Grünes Licht für eine Untersuchungskommission? "Zeichen stehen auf Mauern und Blockieren"

Für SPÖ und Grüne bleibt weiterhin klar, dass nur eine Untersuchungskommission für ausreichend Aufklärung in der Landesverwaltung sorgen kann. Ob diese zustande kommt, wird sich im Sonder-Kontrollausschuss, am 14. Februar, entscheiden. Zeigen werde sich an diesem Tag, nach Grünen-Landessprecherin Maria Buchmayr, auch "welche Strategie ÖVP und FPÖ" fahren werden. Derzeit würden die Zeichen auf "Mauern und Blockieren" stehen. FPÖ-Klubobmann und Vorsitzender des Kontrollausschusses Herwig Mahr habe die Einladung wichtiger Auskunftspersonen für den bevorstehenden Ausschuss abgelehnt, so Buchmayr.

Involvierte sollen Stellung nehmen
Auf der Gästeliste der Oppositionsparteien stehen unter anderem neben Gemeindeprüfern auch die, für die Prüfung und Aufsicht der Gemeinden zuständigen Landesräte, Max Hiegelsberger (ÖVP) und Elmar Podgorschek (FPÖ). Auch St. Wolfgang´s Ex-Bürgermeister Hannes Peinsteiner steht auf der Wunschliste von Rot-Grün. Er nehme rund um die Verwaltungsmissstände in der Gemeinde eine zentrale Rolle ein und hätte einiges über die Kontakte in der Landespolitik zu sagen, erklärt Buchmayr. Die ÖVP sei in der Causa überhaupt völlig "auf Tauchstation" gegangen und baue auf den "Schutzwall der FPÖ", so die Sprecherin der Grünen weiter. Am Vormittag habe man erfahren, dass Landeshauptmann Stelzer bei der Sitzung am Mittwoch nicht dabei sein werde. Sein Fernbleiben lasse erst recht erkennen, dass die ÖVP den "Deckel" über die Causa machen wolle, zeigt sich Buchmayr über den Landeshauptmann "enttäuscht".

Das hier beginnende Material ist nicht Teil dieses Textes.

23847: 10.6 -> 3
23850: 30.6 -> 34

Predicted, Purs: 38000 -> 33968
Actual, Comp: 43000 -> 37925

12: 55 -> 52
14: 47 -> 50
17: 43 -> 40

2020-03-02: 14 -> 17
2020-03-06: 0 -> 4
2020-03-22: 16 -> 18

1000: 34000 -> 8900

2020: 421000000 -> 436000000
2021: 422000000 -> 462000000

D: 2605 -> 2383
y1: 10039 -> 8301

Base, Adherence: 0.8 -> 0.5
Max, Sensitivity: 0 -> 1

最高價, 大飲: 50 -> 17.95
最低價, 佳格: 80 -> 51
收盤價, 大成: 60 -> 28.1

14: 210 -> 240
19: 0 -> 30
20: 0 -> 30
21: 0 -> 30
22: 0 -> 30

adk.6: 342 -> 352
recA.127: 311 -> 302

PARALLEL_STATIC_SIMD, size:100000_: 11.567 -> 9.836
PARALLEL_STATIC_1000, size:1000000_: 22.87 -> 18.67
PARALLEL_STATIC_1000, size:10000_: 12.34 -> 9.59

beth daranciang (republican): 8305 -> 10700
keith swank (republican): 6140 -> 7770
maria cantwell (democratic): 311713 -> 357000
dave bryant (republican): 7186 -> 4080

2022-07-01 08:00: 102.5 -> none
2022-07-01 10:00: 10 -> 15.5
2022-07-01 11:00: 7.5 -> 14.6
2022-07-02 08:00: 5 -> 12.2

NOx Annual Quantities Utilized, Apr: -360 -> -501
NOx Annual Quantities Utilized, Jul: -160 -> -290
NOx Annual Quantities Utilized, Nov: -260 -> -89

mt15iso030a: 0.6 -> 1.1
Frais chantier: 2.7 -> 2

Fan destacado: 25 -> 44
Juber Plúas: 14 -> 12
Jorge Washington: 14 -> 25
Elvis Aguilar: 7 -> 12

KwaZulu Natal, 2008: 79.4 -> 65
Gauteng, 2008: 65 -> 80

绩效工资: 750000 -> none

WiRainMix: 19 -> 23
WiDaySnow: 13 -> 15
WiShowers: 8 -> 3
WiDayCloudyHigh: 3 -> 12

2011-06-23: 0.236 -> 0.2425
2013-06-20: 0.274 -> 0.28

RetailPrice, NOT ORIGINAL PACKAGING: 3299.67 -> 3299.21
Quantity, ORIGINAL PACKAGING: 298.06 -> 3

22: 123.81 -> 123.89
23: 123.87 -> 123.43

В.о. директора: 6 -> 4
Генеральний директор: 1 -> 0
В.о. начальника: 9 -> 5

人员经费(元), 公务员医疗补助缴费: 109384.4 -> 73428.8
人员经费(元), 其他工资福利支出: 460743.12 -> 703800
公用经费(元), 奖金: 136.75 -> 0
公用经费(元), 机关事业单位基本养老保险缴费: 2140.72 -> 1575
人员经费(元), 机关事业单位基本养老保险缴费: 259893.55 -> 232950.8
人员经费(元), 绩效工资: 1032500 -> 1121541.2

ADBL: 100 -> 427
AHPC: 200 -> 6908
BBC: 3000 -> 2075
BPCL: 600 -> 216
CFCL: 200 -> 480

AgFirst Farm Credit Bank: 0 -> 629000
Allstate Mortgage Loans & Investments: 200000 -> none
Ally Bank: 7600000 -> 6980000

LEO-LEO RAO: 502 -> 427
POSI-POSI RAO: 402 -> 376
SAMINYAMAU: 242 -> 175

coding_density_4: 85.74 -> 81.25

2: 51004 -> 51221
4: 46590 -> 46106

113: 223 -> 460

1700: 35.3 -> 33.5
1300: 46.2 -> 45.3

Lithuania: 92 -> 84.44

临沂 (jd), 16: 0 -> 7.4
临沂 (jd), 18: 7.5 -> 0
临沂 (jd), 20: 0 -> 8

"Man müsse sich über Signal bewusst sein"
Wenn ÖVP und FPÖ den Antrag auf Einsetzen eines Untersuchungsausschusses abschmettern, müsse man sich im Klaren sein, welches Signal damit an die Bevölkerung ausgesendet werde. Es signalisiere, dass etliches im Dunkeln liege, das nicht ans Licht kommen soll. "Dass politisches Fehlverhalten keine Konsequenzen hat und Parteiinteressen  wichtiger sind, als Wahrheit und Transparenz" gegenüber der Wählerschaft, appelliert Buchmayr an die Regierungsparteien sich für den Untersuchungsausschuss auszusprechen. Ob die manipulierten Gemeindeaufsichtsberichte "nur die Spitze eines Skandal-Eisbergs im ÖVP-Verantwortungsbereich des Landes" seien, stehe nach SPÖ-Klubvorsitzenden Christian Makor noch aus. Den Prüfungen des Landesrechnungshofs zufolge würden viele der Missstände in den Gemeinden schon die parteipolitische Handschrift der ÖVP tragen, was Landesrat Hiegelsberger in die Verantwortung nehme.